The outgoing director of the Hawaii Department of Land and Natural Resources used her final turn at the pulpit to take a parting shot at legislators. She blamed years of underfunding for the “deplorable condition” of state recreational facilities, which she said “look so junk.”
Thielen, chair of the Board of Land and Natural Resources, delivered a report to fellow members Wednesday afternoon. Prominently featured in large lettering was the fact that the state has “invested zero dollars ($0) in 14 of the past 20 years in repair or removal of safety hazards on the 600 miles of trails and forest access roads.”
She also said there is a $240 million backlog of repairs to parks, harbors and trails, yet zero dollars were allocated to fix any state parks facilities in the 2011 capital improvements budget.
(UPDATE:The report [pdf] is now available in its entirety.)
The opening chapter of the more than 40-page report is littered with photos featuring run-down state facilities and blunt, honest descriptions not typically used by cabinet-level government leaders when discussing their departments’ work on important projects.
The title of Part One of the report says that state recreational facilities are in “deplorable condition.” Thielen wrote that two decades of cuts to the department’s operating budget has “rendered DLNR unable to provide routine repair and maintenance.”
“Signs are dilapidated and don’t provide interpretive information about the rich history; a lot of minor repairs and maintenance work is obviously not being done; bathrooms are dirty, trails are rough and narrow; and in many cases no one from the State is there to help people or take care of the mess,” she said.
Thielen’s honesty was surely fueled in part by her battles with the Hawaii Legislature over funding as the state’s budget outlook has taken a downturn in recent years. Thielen’s DLNR took two different cracks at a proposed “recreational renaissance” that would have floated bonds and implemented fees to maintain some state resources. But the proposal didn’t fly with lawmakers. In the report, she lamented the “lack of State commitment” to maintaining natural resources.
Thielen’s parting shot wasn’t totally negative. The second half of the report includes a four-step plan to fix things, and a proposal to generate the revenue to get it done.
She suggested investing $50 million per year in capital improvement projects over the next five years to take care of the backlog and a restoration of the department’s budget to provide repair and maintenance.
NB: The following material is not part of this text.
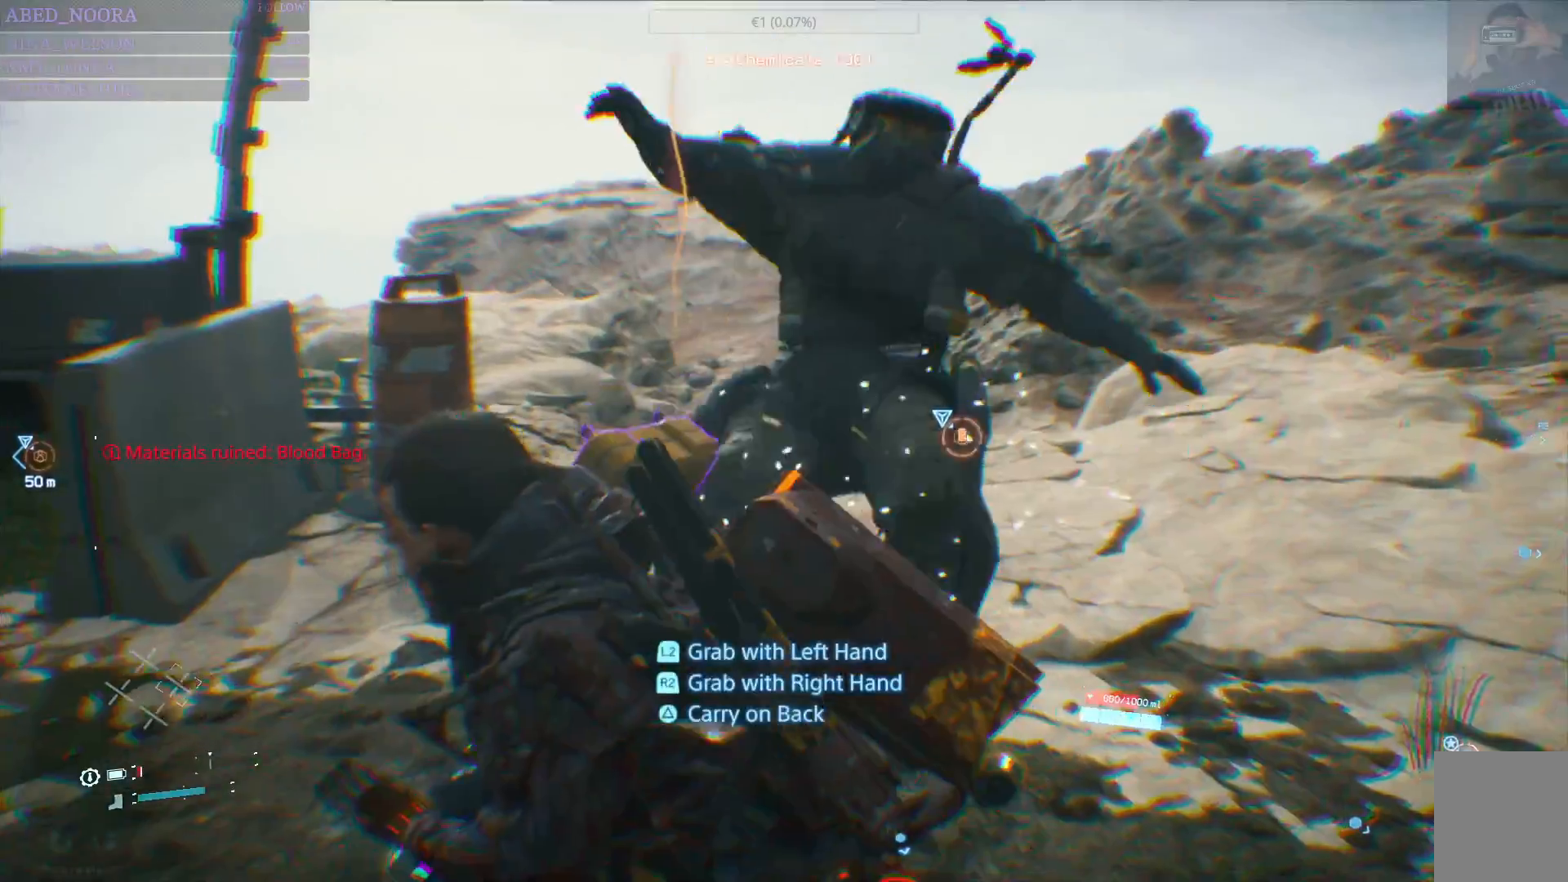
Gameplay with a controller (PlayStation layout); each line is a JSON object with the inputs held at the frame after it. "events" lists button and stick changes between this image and that frame as [ms after this image, input, new state], when the widget could be followed in between.
{"buttons": ["R2"], "left_stick": "up", "right_stick": "left", "events": [[217, "R2", "down"], [467, "right_stick", "left"]]}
On the revenue-generation front, Thielen suggested implementing user fees and culling funds from leased urban public lands.
After hearing her proposal, the land board took a step in that direction.
DLNR spokeswoman Deborah Ward said the board approved a proposal [pdf] designating certain properties as “income-producing assets” — an accounting notation that would allow the DLNR to use funds generated from the lease of those parcels to maintain state facilities and resources.
Included with the proposal was a list of 88 different properties totaling 600 acres that bring in $3.5 million in lease revenue annually. As it stands, not all of the revenue stays in the department.
Governor-elect Neil Abercrombie has chosen Waianae harbormaster William Aila Jr. to be the next DLNR director. Aila, who attended Wednesday’s board meeting, must be confirmed by the Hawaii Senate.